**Entries supplied**.
···

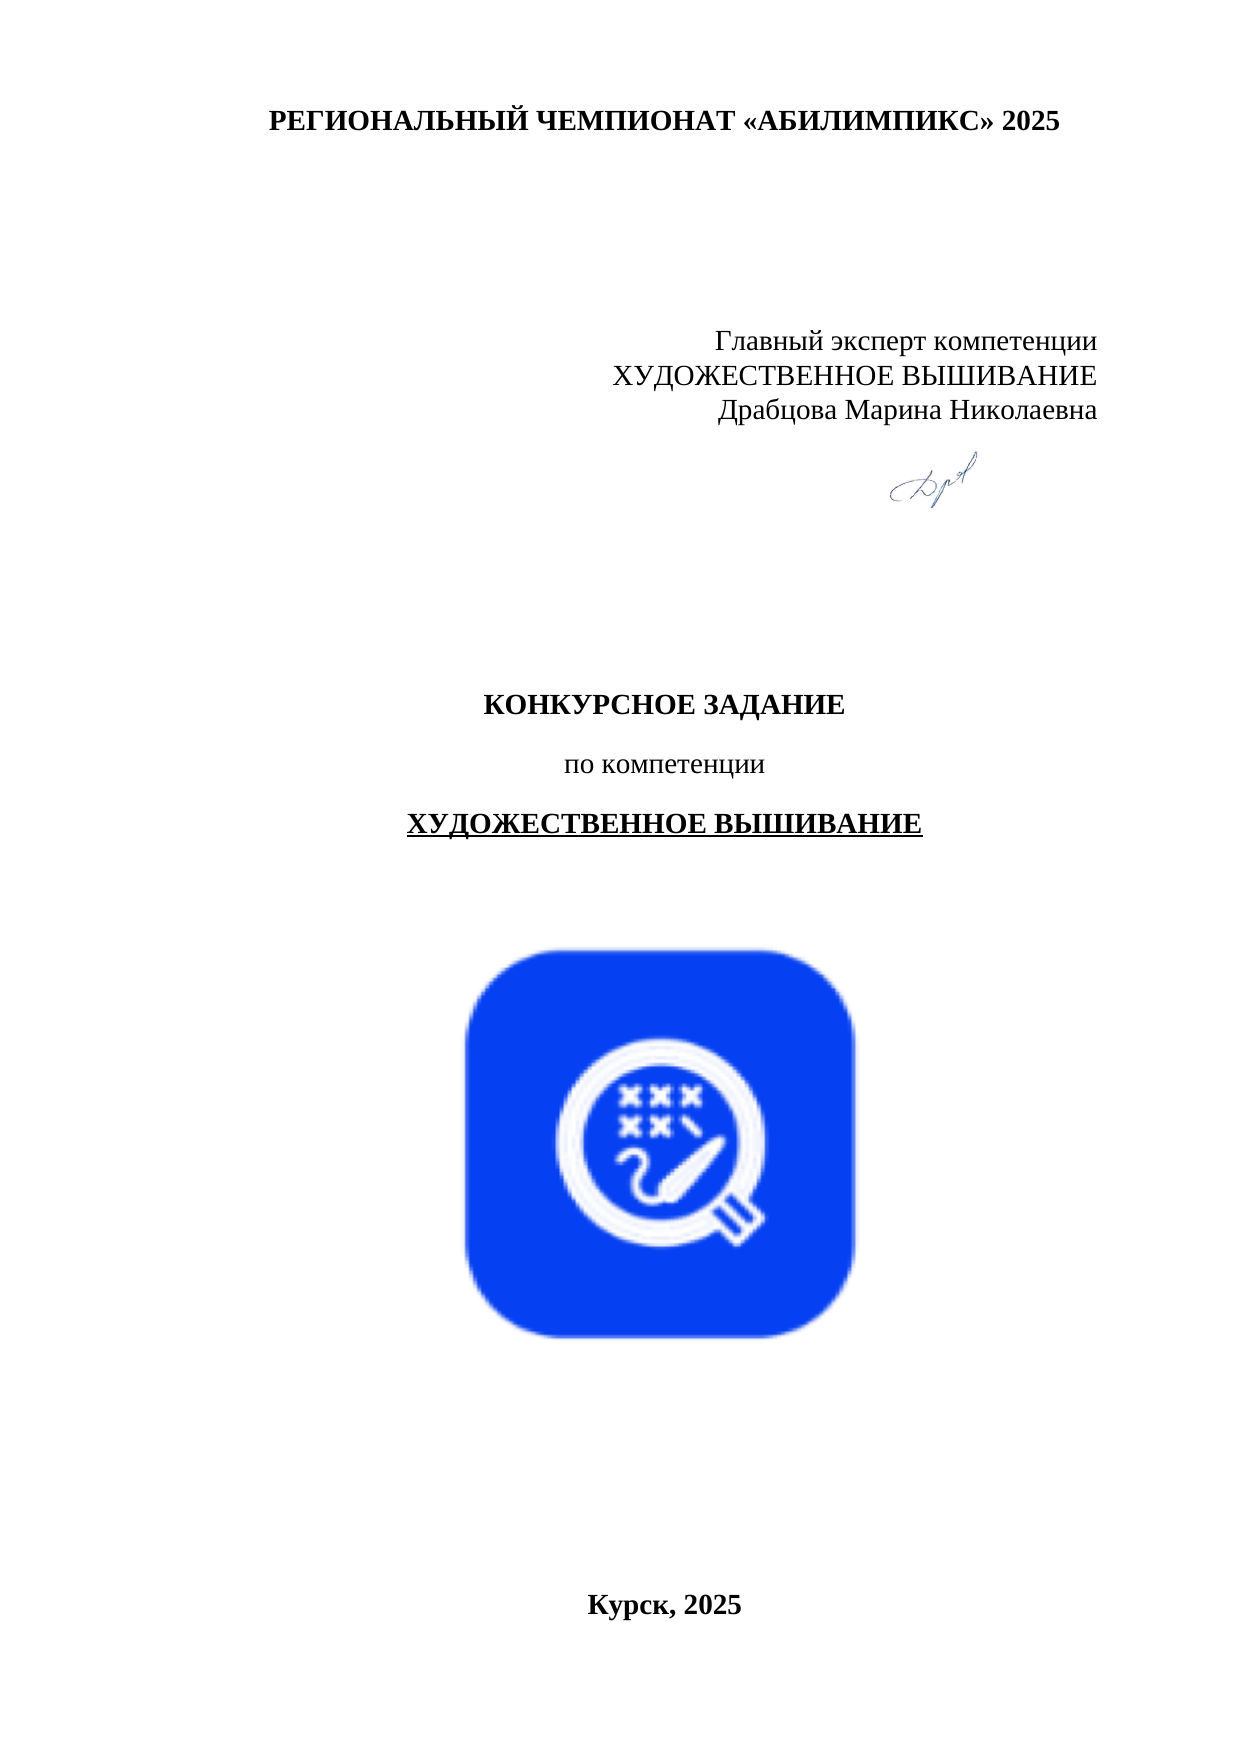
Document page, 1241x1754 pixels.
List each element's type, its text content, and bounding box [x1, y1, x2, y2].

picture [888, 451, 978, 508]
text ХУДОЖЕСТВЕННОЕ ВЫШИВАНИЕ [148, 358, 1097, 391]
text ХУДОЖЕСТВЕННОЕ ВЫШИВАНИЕ [148, 806, 1181, 839]
text РЕГИОНАЛЬНЫЙ ЧЕМПИОНАТ «АБИЛИМПИКС» 2025 [148, 103, 1181, 137]
text КОНКУРСНОЕ ЗАДАНИЕ [148, 687, 1181, 721]
picture [407, 908, 922, 1367]
text Главный эксперт компетенции [148, 323, 1097, 357]
text Курск, 2025 [148, 1587, 1181, 1621]
text Драбцова Марина Николаевна [148, 392, 1097, 425]
text по компетенции [148, 747, 1181, 780]
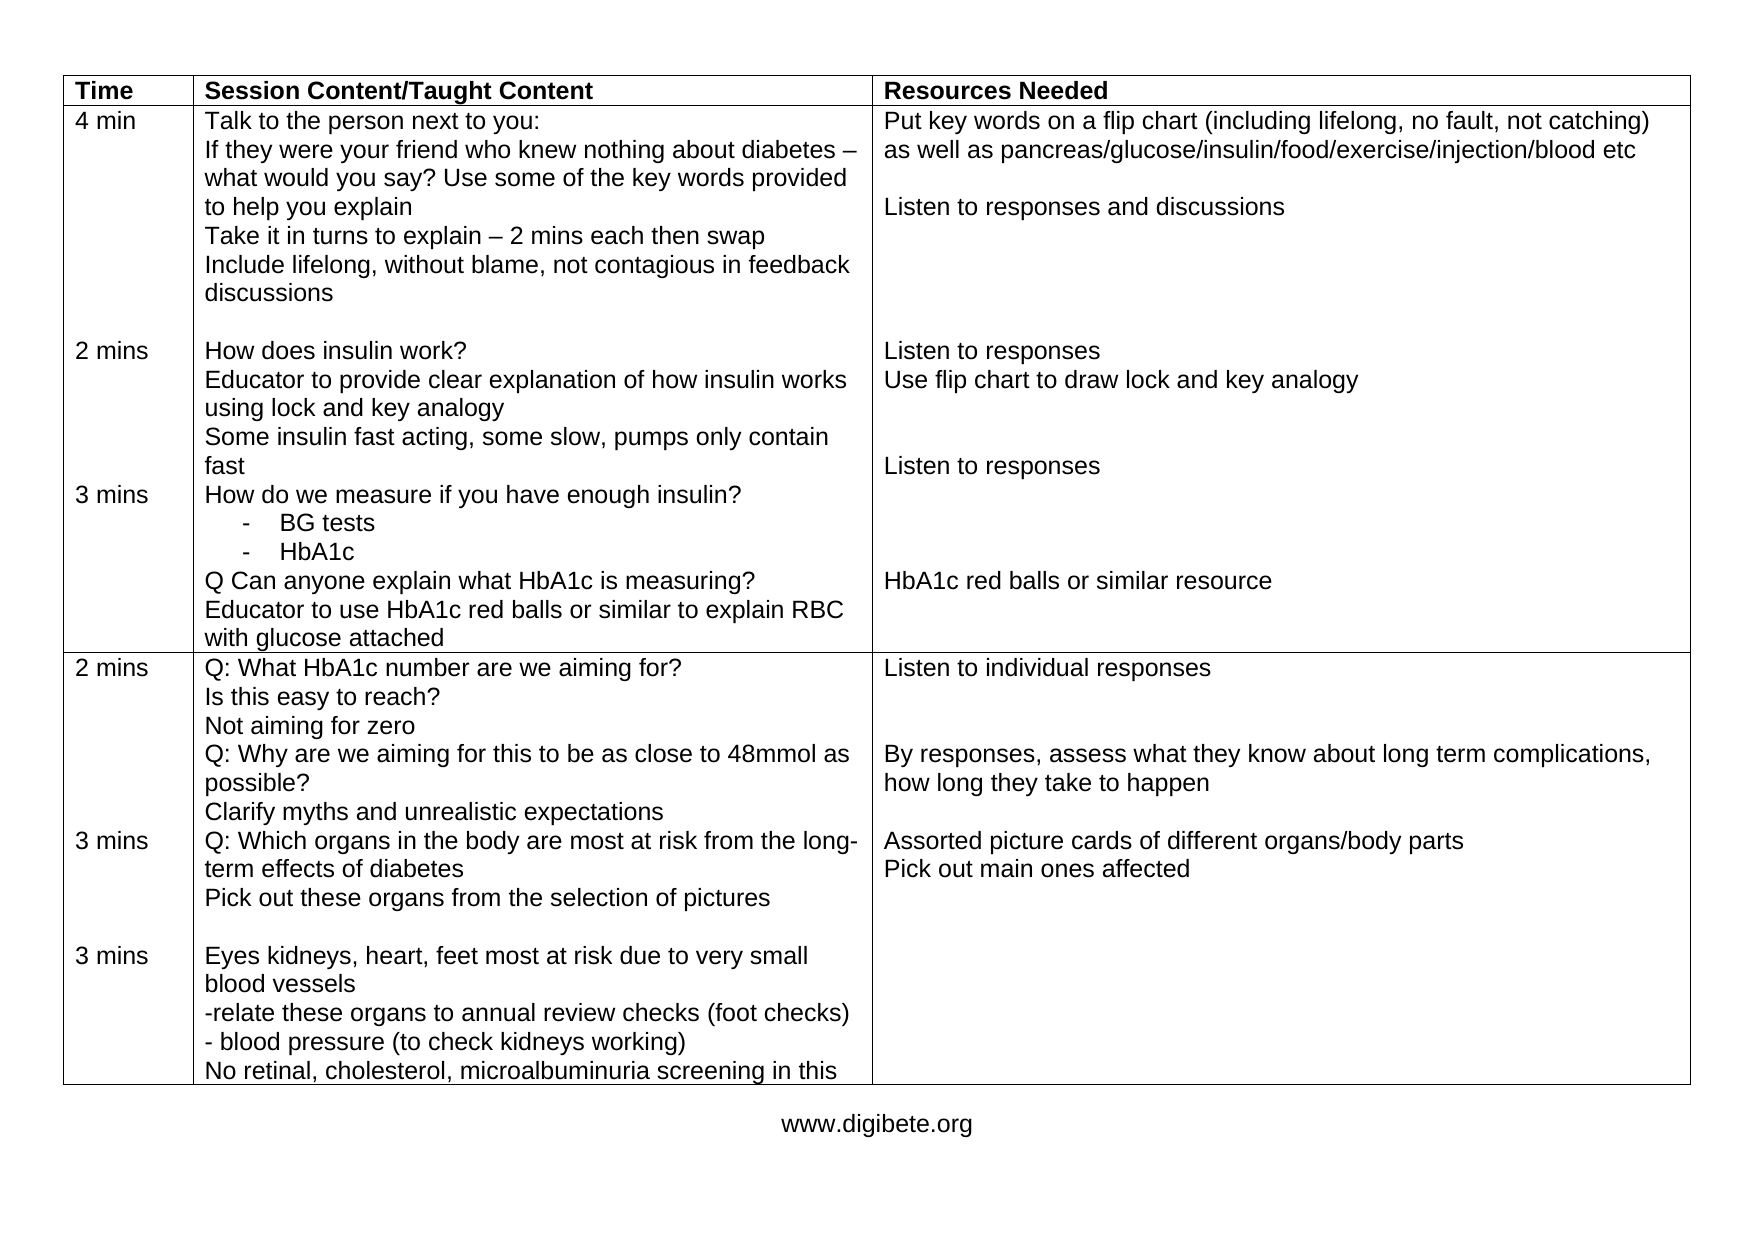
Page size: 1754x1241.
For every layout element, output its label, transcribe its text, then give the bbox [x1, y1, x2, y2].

table_cell Put key words on a flip chart (including lifelong, no fault, not catching) as well as pancreas/glucose/insulin/food/exercise/injection/blood etc Listen to responses and discussions Listen to responses Use flip chart to draw lock and key analogy Listen to responses HbA1c red balls or similar resource [873, 106, 1690, 652]
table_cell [64, 653, 193, 1084]
table_cell Talk to the person next to you: If they were your friend who knew nothing about diabetes – what would you say? Use some of the key words provided to help you explain Take it in turns to explain – 2 mins each then swap Include lifelong, without blame, not contagious in feedback discussions How does insulin work? Educator to provide clear explanation of how insulin works using lock and key analogy Some insulin fast acting, some slow, pumps only contain fast How do we measure if you have enough insulin? BG tests HbA1c Q Can anyone explain what HbA1c is measuring? Educator to use HbA1c red balls or similar to explain RBC with glucose attached [194, 106, 872, 652]
table_header Time [64, 76, 193, 105]
table_cell 4 min 2 mins 3 mins [64, 106, 193, 652]
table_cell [194, 653, 872, 1084]
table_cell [873, 653, 1690, 1084]
table_header Session Content/Taught Content [194, 76, 872, 105]
table_header Resources Needed [873, 76, 1690, 105]
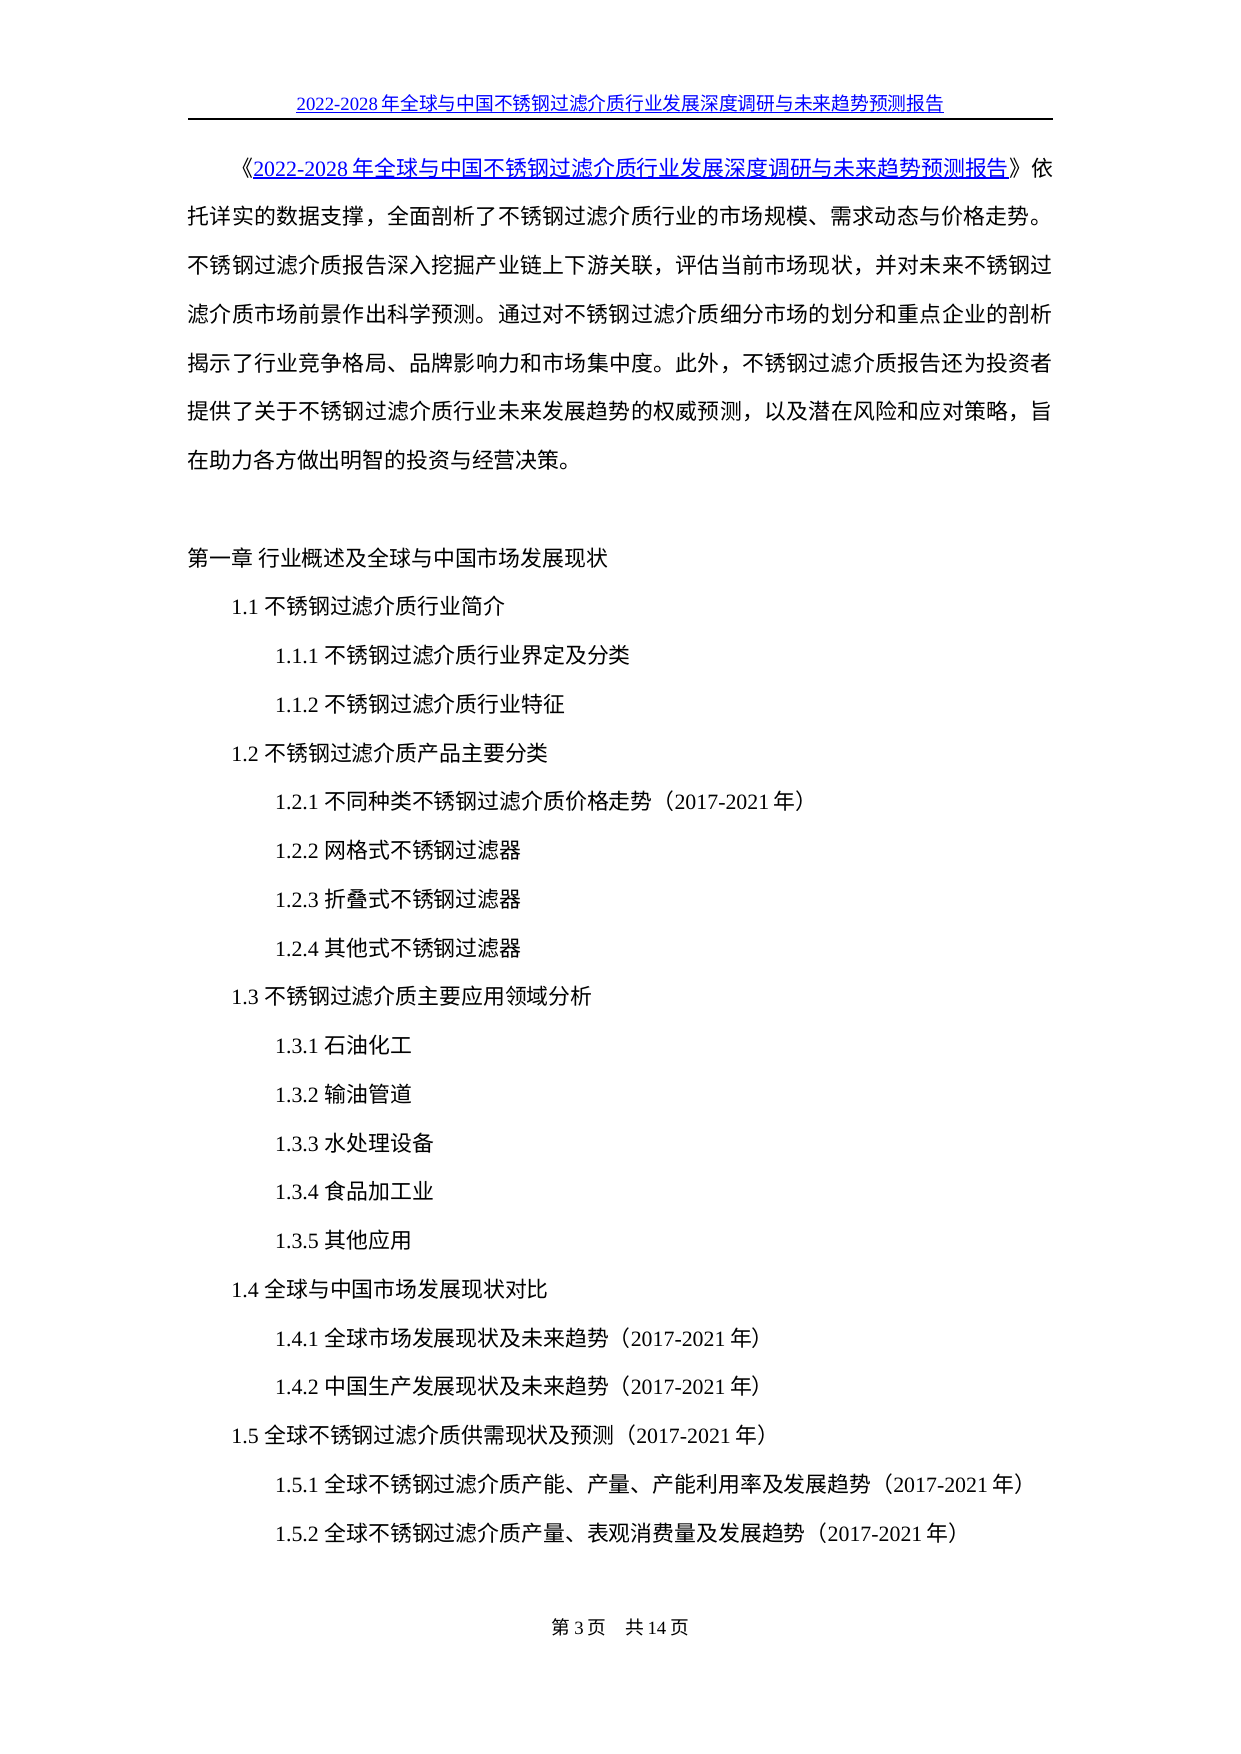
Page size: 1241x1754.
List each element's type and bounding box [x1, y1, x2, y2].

text [187, 150, 1053, 1548]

···

**Task statement**. The records above should be reproduced exactly, with the pictures omitted.

**Answer space**.
Document page, 1241x1754 pixels.
List each element's type, its text content, and bounding box [x1, y1, x2, y2].

picture [888, 451, 978, 508]
text ХУДОЖЕСТВЕННОЕ ВЫШИВАНИЕ [148, 358, 1097, 391]
text ХУДОЖЕСТВЕННОЕ ВЫШИВАНИЕ [148, 806, 1181, 839]
text РЕГИОНАЛЬНЫЙ ЧЕМПИОНАТ «АБИЛИМПИКС» 2025 [148, 103, 1181, 137]
text КОНКУРСНОЕ ЗАДАНИЕ [148, 687, 1181, 721]
picture [407, 908, 922, 1367]
text Главный эксперт компетенции [148, 323, 1097, 357]
text Курск, 2025 [148, 1587, 1181, 1621]
text Драбцова Марина Николаевна [148, 392, 1097, 425]
text по компетенции [148, 747, 1181, 780]
Page size: 1754x1241.
For every layout element, output its label, transcribe its text, then give the bbox [x1, y1, x2, y2].

table_cell Put key words on a flip chart (including lifelong, no fault, not catching) as well as pancreas/glucose/insulin/food/exercise/injection/blood etc Listen to responses and discussions Listen to responses Use flip chart to draw lock and key analogy Listen to responses HbA1c red balls or similar resource [873, 106, 1690, 652]
table_cell [64, 653, 193, 1084]
table_cell Talk to the person next to you: If they were your friend who knew nothing about diabetes – what would you say? Use some of the key words provided to help you explain Take it in turns to explain – 2 mins each then swap Include lifelong, without blame, not contagious in feedback discussions How does insulin work? Educator to provide clear explanation of how insulin works using lock and key analogy Some insulin fast acting, some slow, pumps only contain fast How do we measure if you have enough insulin? BG tests HbA1c Q Can anyone explain what HbA1c is measuring? Educator to use HbA1c red balls or similar to explain RBC with glucose attached [194, 106, 872, 652]
table_header Time [64, 76, 193, 105]
table_cell 4 min 2 mins 3 mins [64, 106, 193, 652]
table_cell [194, 653, 872, 1084]
table_cell [873, 653, 1690, 1084]
table_header Session Content/Taught Content [194, 76, 872, 105]
table_header Resources Needed [873, 76, 1690, 105]
Page size: 1241x1754.
List each element's type and bounding box [x1, y1, x2, y2].

text [187, 150, 1053, 1548]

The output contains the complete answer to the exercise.